The Remarkable Effectiveness of "Just Getting On With It"

Well, folks, Sarah Kane's life is slowly inching along, one assignment, shift, and day at a time. As September draws to a close, it's tempting for me to start analysing myself to death and stressing non-stop...

Pop QUIZ! Which of these things makes me stress non-stop?

a) the fact that it's been a year since I've been home
b) school
c) WINTER IS COMING AND THAT MAKES ME SAD
d) It's just my inherent nature to stress non-stop
e) All of the above

If you answered E...

100% A+ Good Job CORRECT

It's just that time. Summertime is fairly stress-free for me. Spring is great. Christmas break is usually less terrible than anticipated.

But this awful season when winter starts to loom, OH, that does it for me! *WHINES* Between school and work and avoiding stalkers and all those other fun 20-year-old things, I'm due for a cry about every 15.8 hours or so*.

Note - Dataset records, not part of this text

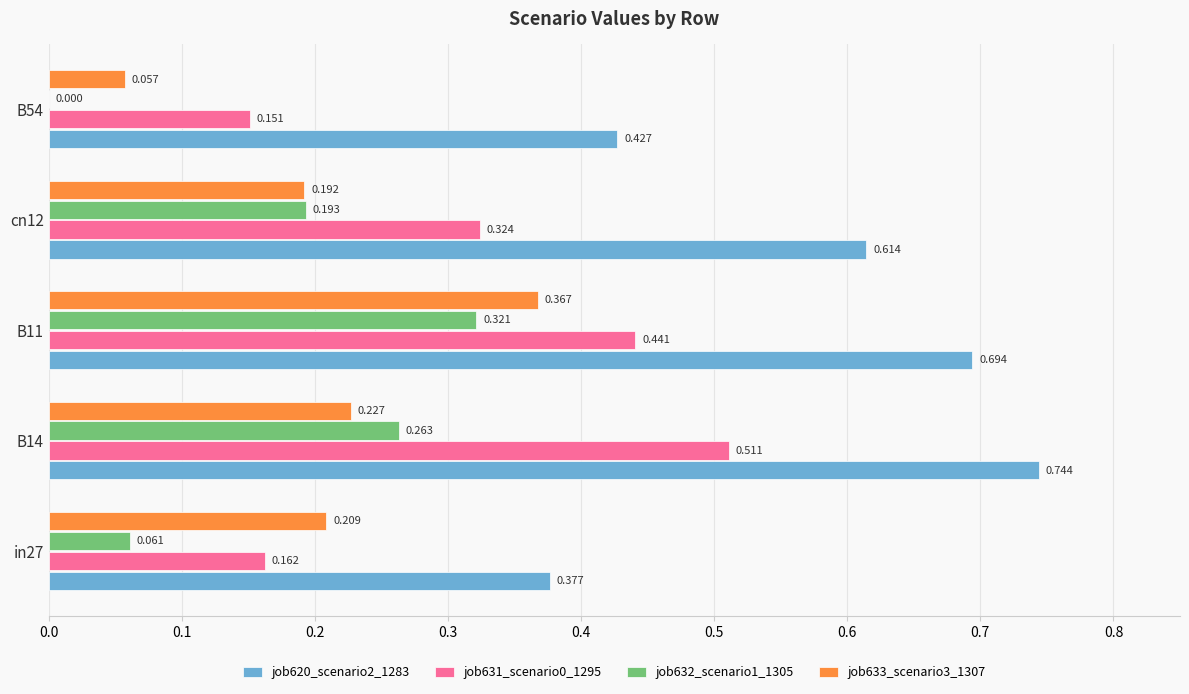

How many data points does each series have?

5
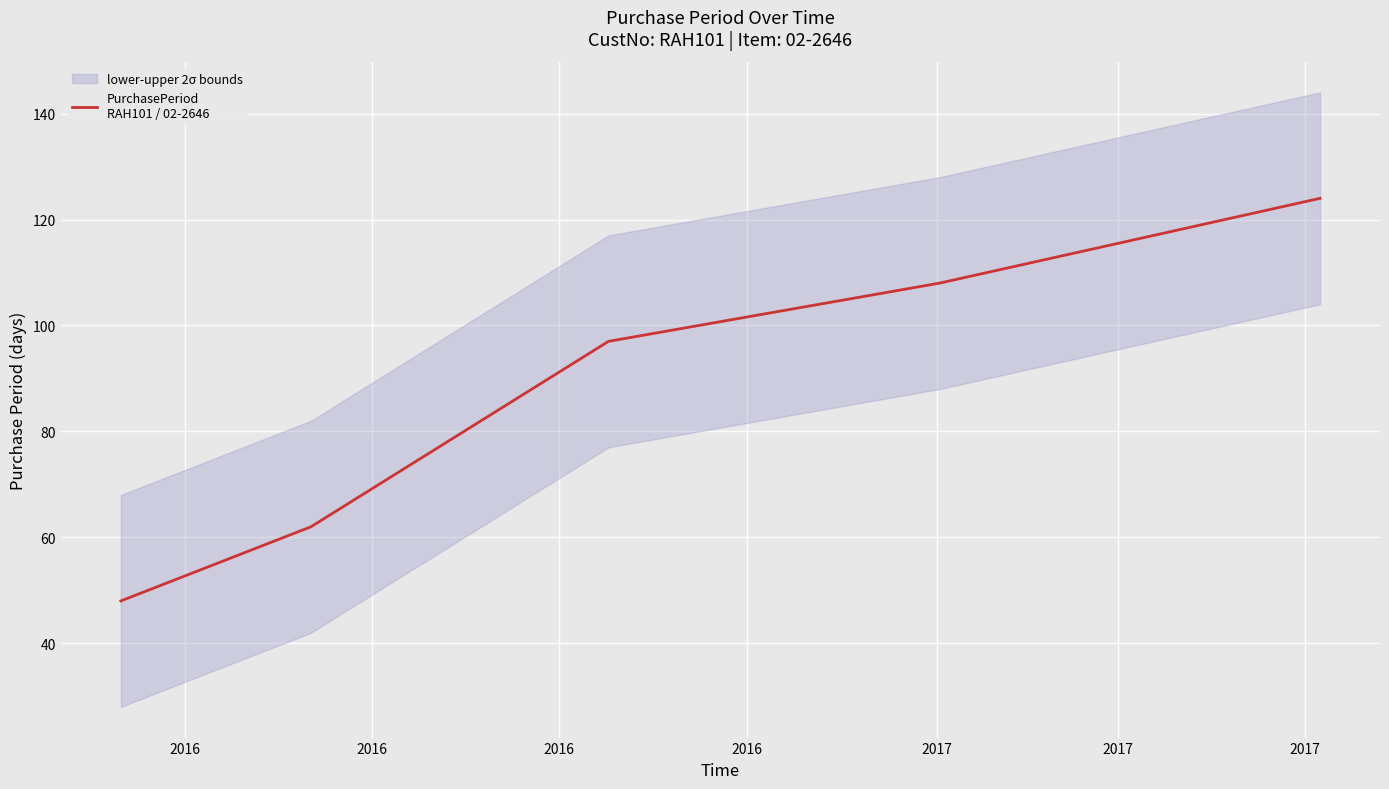

Count the values in the range 62 to 108.

3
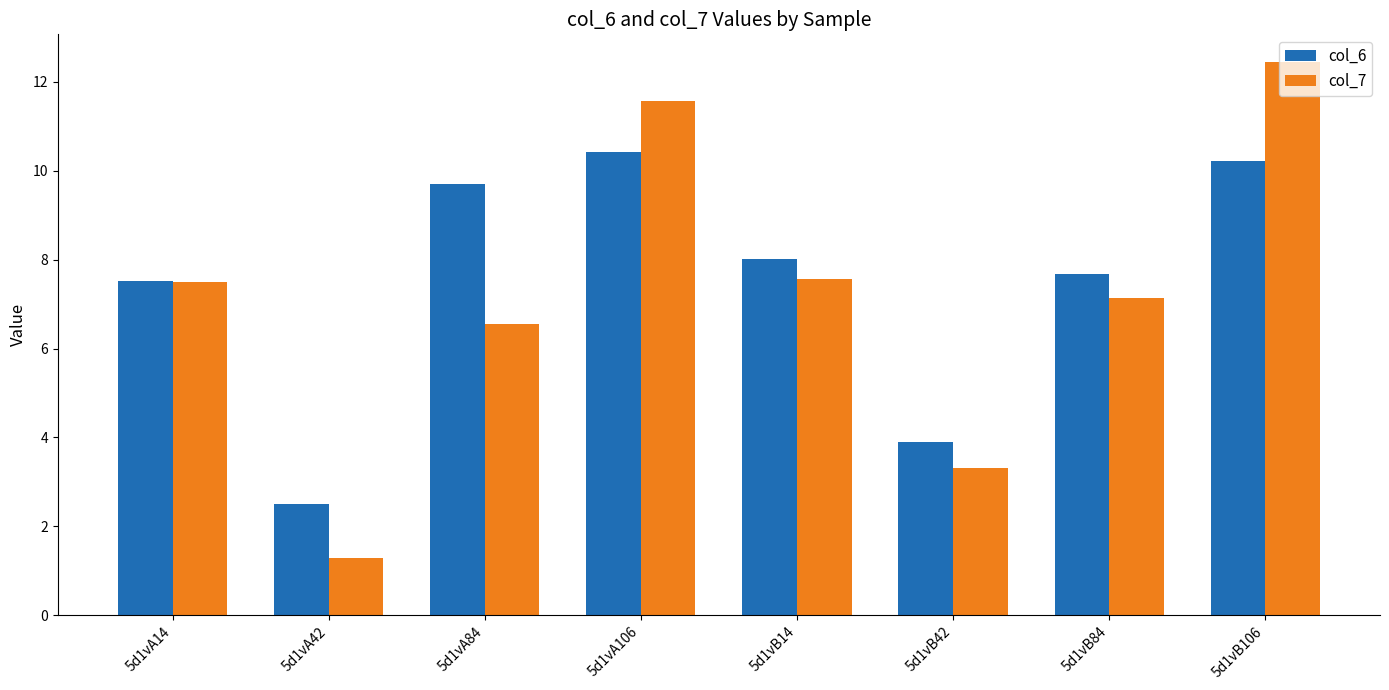

Which series has the widest spread of values?

col_7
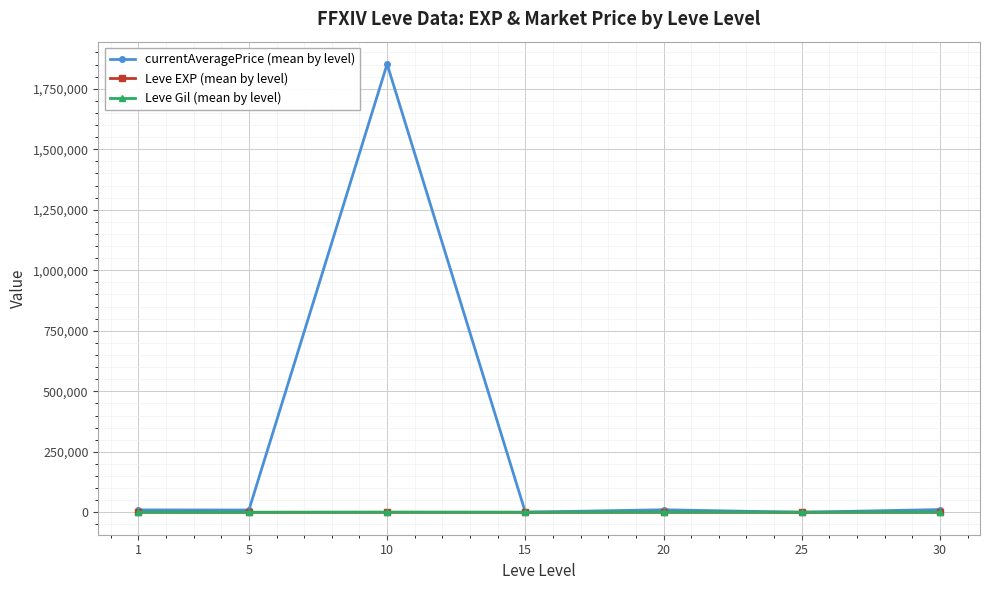

How many data points in currentAveragePrice (mean by level) are above 9904?

4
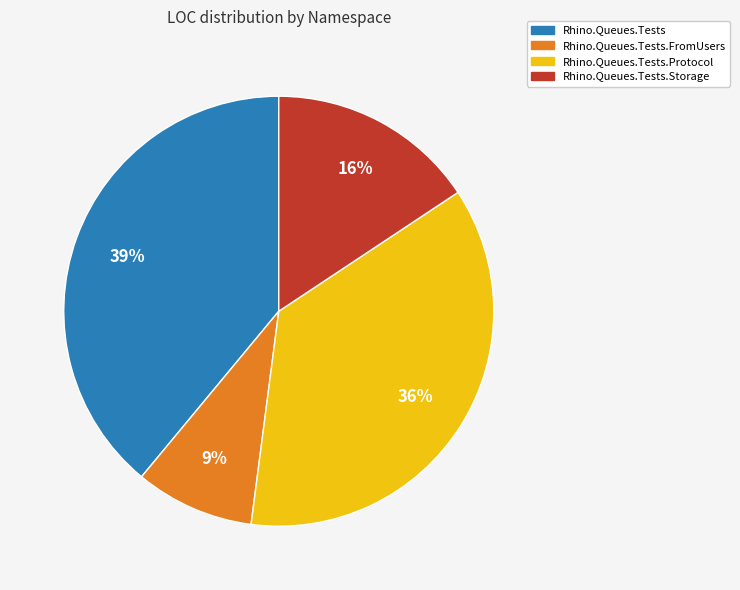

To the nearest percent, what is the difference between the largest and smallest slice percentages?

30%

But you know? I've started this new thing, where instead of letting myself be sad, lonely, irritated, or what have you, I just look myself in the eye and say "GET ON WITH IT!"

I've just had to.

Because school and work don't stop for a pity party sesh you know?!

I've found functioning on a daily basis is getting harder and harder. It could be because it actually IS getting harder (school. work. people. all getting harder!) or it could be because I'm getting worse at doing stuff. I've finally had to admit to myself that this gigantic trauma thing that happened to me last year has really done a number on a few things (you know, like my self-confidence, tolerance for people, sensitivity levels, idealist worldview, naive hopefulness, etc. etc. oh darn).

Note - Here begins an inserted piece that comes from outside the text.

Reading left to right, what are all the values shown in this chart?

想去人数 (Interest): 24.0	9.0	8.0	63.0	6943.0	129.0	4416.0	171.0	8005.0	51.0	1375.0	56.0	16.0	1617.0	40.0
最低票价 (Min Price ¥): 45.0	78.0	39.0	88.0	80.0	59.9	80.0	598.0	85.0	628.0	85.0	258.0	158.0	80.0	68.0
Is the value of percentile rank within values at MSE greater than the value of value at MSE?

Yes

SO YEAH! Things aren't that easy!

But you know what works?

Just. Getting. On. With. It.

I can stop all day to analyse how hard things are for me right now, but that won't get things done. You know what gets things done? Doing things. So, people, I'm doing things. Repress your feelings! Ignore yourself! JUST DO THINGS! Push through. Carry on. Fight it out.

It works!

*two thumbs up*

*official statistical chart on "hours Sarah spends crying" coming soon.